Escrito por Anna Veronica Mautner
Durante muitos e muitos milênios, o homem, graças a seu polegar na magnífica posição que ocupa na mão, pôs-se a fazer. Mas o humano não é apenas aquele que faz; ele tornou-se complexo, muito complexo, ao também se comunicar. O humano diz ao outro, por meio de gestos, mímicas, palavras, o que deseja para formar uma base comum. Começou com um nome para chegar à palavra que designa o fazer, o falar, o lembrar. O nome e a palavra nos tiram do isolamento. Uma árvore, o vento e o frio podem ser comuns a todos. E se ganham um nome, o grupo está formado.
Ainda antes de escrever, logo depois dos primeiros gestos, veio o som e, com ele, a palavra. Muitos seres que se identificam entre si chegaram até o som. Mas a palavra é só do homem. Nós ouvimos sons e reconhecemos esses grupos sonoros, palavras que o semelhante entende mesmo na ausência do denominado objeto. É o caso do grito que reconhecemos ser de um semelhante mesmo na ausência dele. Tentar fazer a história da humanidade e a gênese da oralidade humana em um parágrafo é muita pretensão. Mas eu só pretendo dizer que somos os autores de nossa sociedade. Não há sociedade sem comunicação.
Algumas palavras são onomatopaicas, isto é, imitam o fato referido. Por exemplo: mãe. Em quase todas as línguas ocidentais, a letra “m” tem a ver com a palavra que designa mãe. Existe uma língua ocidental que eliminou a letra “m” da designação de mãe, que em húngaro é anja. Mas isso não esgotou o sentido de mãe, porque mama, na gíria familiar, é a palavra usada com os nenês e avó é nagy mama, que significa grande mãe. Provavelmente isso tem a ver com a gênese da fala do nenê. A letra “m” está entre as primeiras consoantes que dizemos, é um som fácil que requer muito pouco da língua: vem da garganta até o lábio, sem precisar de dente. Eis aí o primeiro som: mama, mère, mother, mutter, ima. O som das letras “d” ou “s” é muito mais complicado de emitir: é preciso movimentar a boca inteira, inclusive os dentes.

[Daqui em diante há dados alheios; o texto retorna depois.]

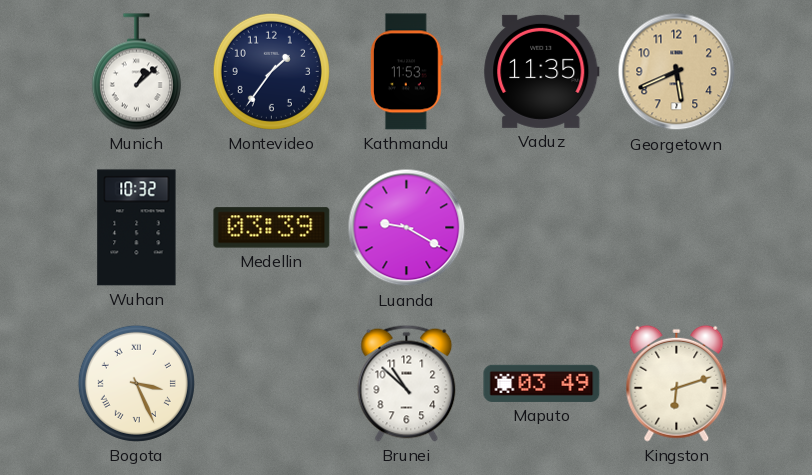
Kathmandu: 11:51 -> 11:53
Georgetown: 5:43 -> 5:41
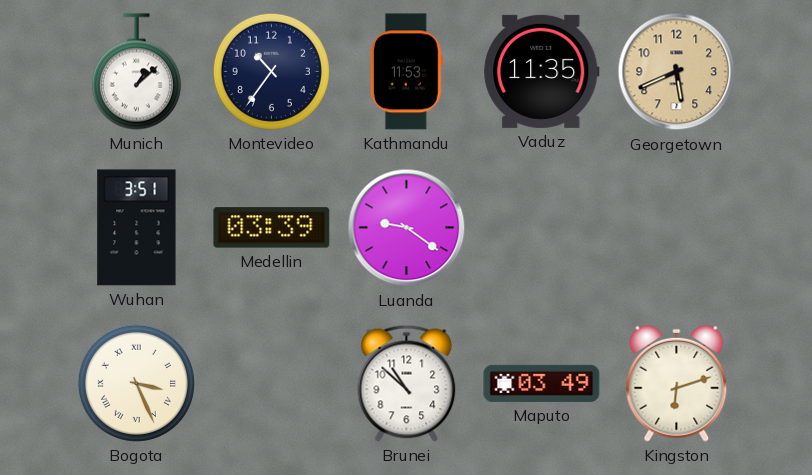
Montevideo: 1:36 -> 10:36
Wuhan: 10:32 -> 3:51
Luanda: 9:20 -> 9:21
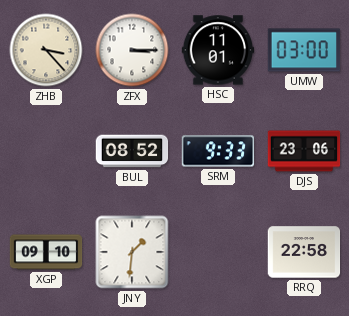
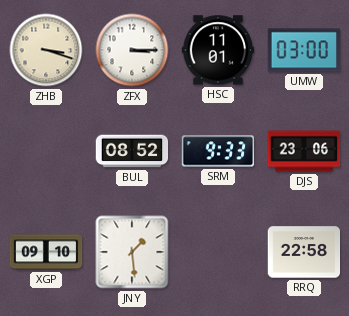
ZHB: 3:23 -> 3:18
JNY: 1:31 -> 1:29
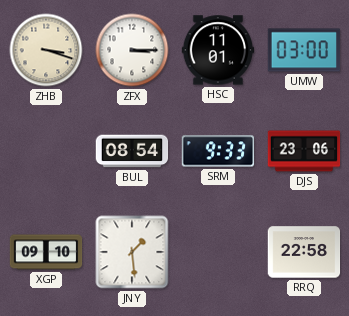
BUL: 08:52 -> 08:54
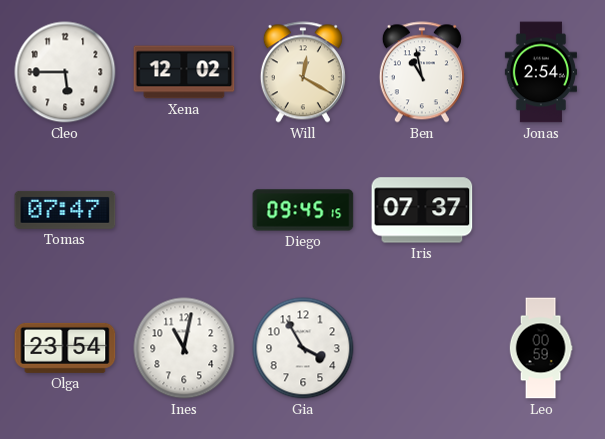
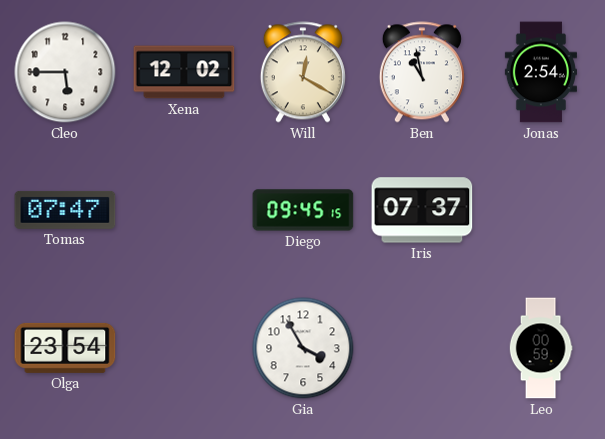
Ines: 11:02 -> none
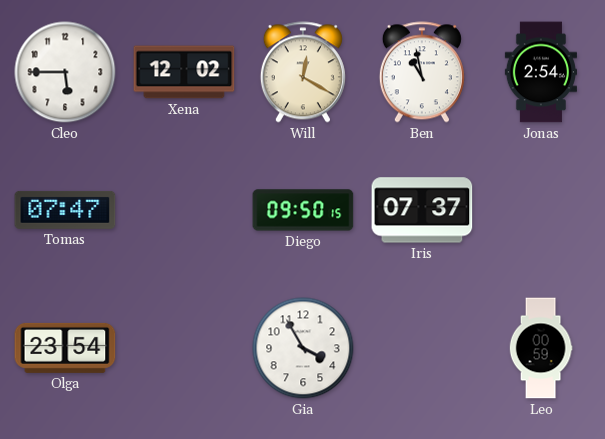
Diego: 09:45 -> 09:50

Por esses dias, tive contato com alguns bebês, e a presença do “m” saltou aos meus ouvidos. Aí eu fui falar a palavra pai e percebi que para dizê-la precisa-se de lábio, enquanto mãe, não. As vogais nascem nas cordas vocais e no ar que passa por elas, dispensando a morfologia da boca, diferentemente das consoantes. Se nós pensarmos que a junção da consoante com a vogal foi um dos saltos fundamentais da passagem para a condição humana, vamos começar a dar importância ao estudo da língua e da intenção. O grito de dor ou a exclamação de alegria são um salto do sentimento ou do sentir para o som. A consoante demanda intenção, escolha. O sim e o não, que são resultado de pensamentos ou escolhas, têm ou não na consoante a sua base e, no gesto, a sua confirmação.
A linguagem tem a ver com o quanto de pensamento, sentimento e impulso está envolvido na ideia que a palavra expressa. Quente e frio têm tanto de universalidade quanto mamãe. E por que o primeiro som é “m” e a primeira pessoa é mãe? Será que é assim em todo lugar? Será que as vogais existem em toda parte? Existem. A predominância da letra “m” como primeiro som, não tenho informações concretas, mas acho que é natural, pela facilidade de ser enunciada. A oralidade e o emitir o som são amálgamas da formação de grupo e da pertinência a esses grupos. Os grupos não são todos iguais pelo planeta afora, mas emitir o som que se ouve logo ao nascer é universal. A ordem de aquisição dos sons é a história do grupo e dos recém-nascidos. Hoje precisamos rever muita coisa por causa da mobilidade dos grupos pelo mundo, seja de barco, de avião, por telefone ou outros meios de comunicação. Somos um planeta cheio de grupos e dá a impressão de que quanto mais grupos, mais dessemelhanças. Derreter as diferenças orais não é a tendência da humanidade, pelo menos até hoje.
Artigo publicado na edição de novembro de 2014.